# Disassembled Pistol Kits?



## KWheels (Apr 5, 2010)

I've seen an ad in the magazines for a mini 1911 that has all of the parts in a pile and says something along the lines of "to make it easier for the competitors to copy us, we've provided you with pictures of all of our parts" or something like that.

Does anyone know of a kit like this for an automatic pistol, that comes completely disassembled, but drilled, tapped,etc, made for home assembly? I've looked and have only found black powder pistols, which I'm not too interested in. 

Honestly, if I could buy the disassembled mini 1911, i would in a heartbeat, but I cant find anything like it online.

EDIT: something like this:


----------



## SSGN_Doc (Apr 5, 2010)

Saarco sells a 1911 kit that includes all of the parts except for the frame.  

To get a frame you must purchase it through a liscenced dealer.

Fusion Firearms also sells frame and slide kits as well as all of the parts to complete a 1911.

Also Caspian, Foster Industries(parent company for Caspian), and also STI offer frame and slide combos.

You need to realize ahead of time though that 1911's don't usually just drop together and most parts require some hand fitting and proper tools to do so.

My Fusion started like this:





Ended up like this:


----------



## KWheels (Apr 5, 2010)

So from what I'm understanding, theres not really kits that are exactly what I'm looking for, but i can buy all the parts separate, at least for some popular guns like a 1911. I expected to have to ship to an FFL or buy local, just as if i were building an AR.

What kind of hand fitting and proper tools?
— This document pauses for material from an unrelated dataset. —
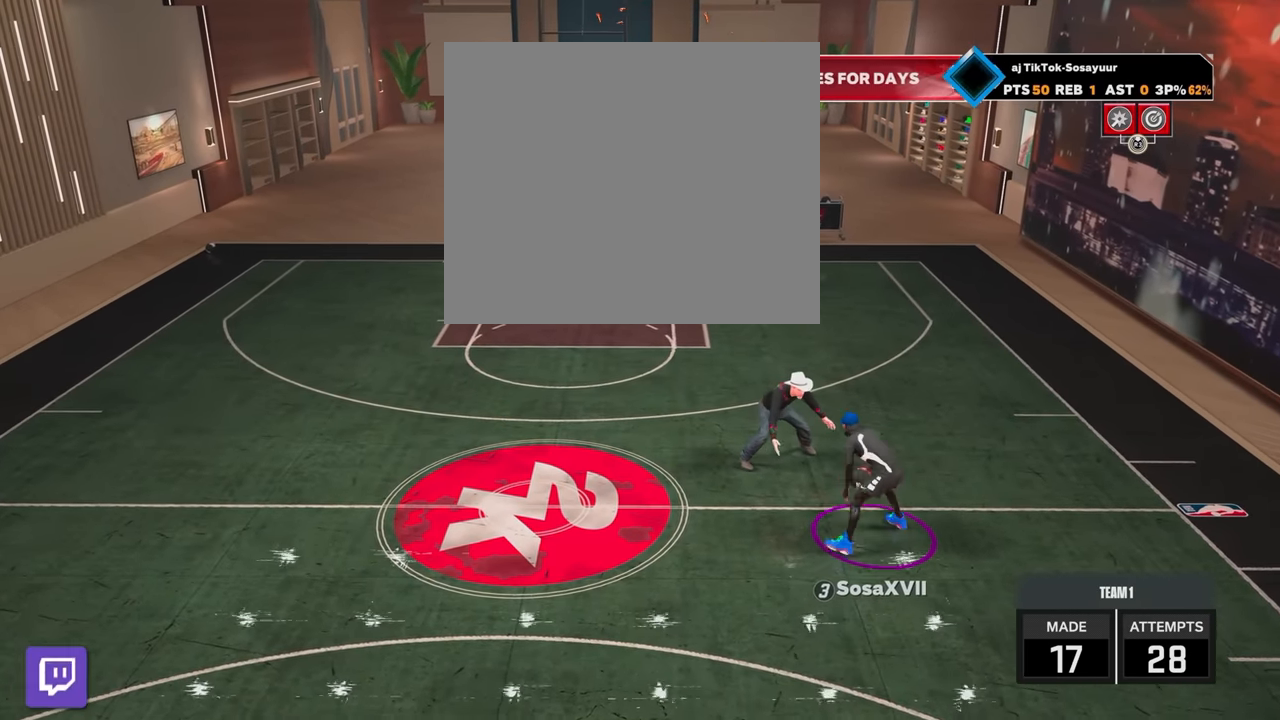
{"buttons": ["R2"], "left_stick": "left", "right_stick": "center", "events": [[117, "left_stick", "left"]]}
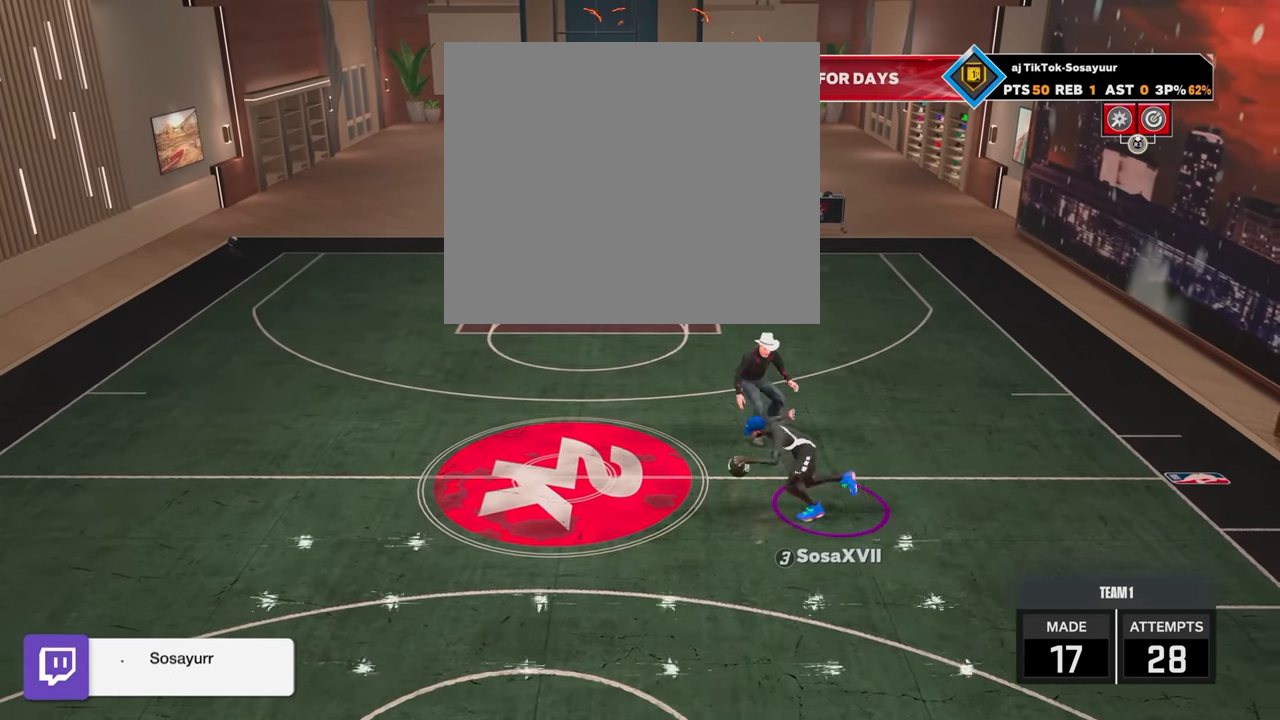
{"buttons": [], "left_stick": "center", "right_stick": "right", "events": [[400, "R2", "up"], [400, "left_stick", "center"], [500, "right_stick", "right"]]}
I'm pretty mechanically inclined, and while I'm by no means a gun smith, I've built an AR, and have a bit of experience with machining and fabrication.

edit: It looks like fusion firearms has a 1911 kit, so i guess they are out there, just hard to find.


----------



## VHinch (Apr 5, 2010)

If you truly build a 1911 from the ground up, literally every part in the weapon other than the grip screws has to be hand fit, and there are some critical weapon specific tools that are needed.  It's not like building an AR.  When building a 1911 it's easy to end up with a paperweight due to tolerance stacking, or worse a gun that goes full auto on you because of a poorly fit fire control group.

If you're going to do it, I'd suggest going with Fusion, as they will do as much of the work for you as you like, so you can get some of the critical items that take a fair amount of skill and equipment done by them (slide to frame, fitting the barrel, staking the plunger tube, etc.) and then finish out it out yourself.


----------



## Gunplumber Mike (Apr 6, 2010)

If you buy a kit and it falls together without special tools and fitting then it will probably be totally inaccurate.  1911's are in a whole different class than AR's when you talk about assembling from scratch.  A new slide should not even mate with a new lower before fitting, etc.  

I would advise the purchase of a complete pistol of reputable brand.


----------



## KWheels (Apr 6, 2010)

are there any non 1911 kits that can be assembled in this manner, or are all pistols pretty much the same in this aspect


----------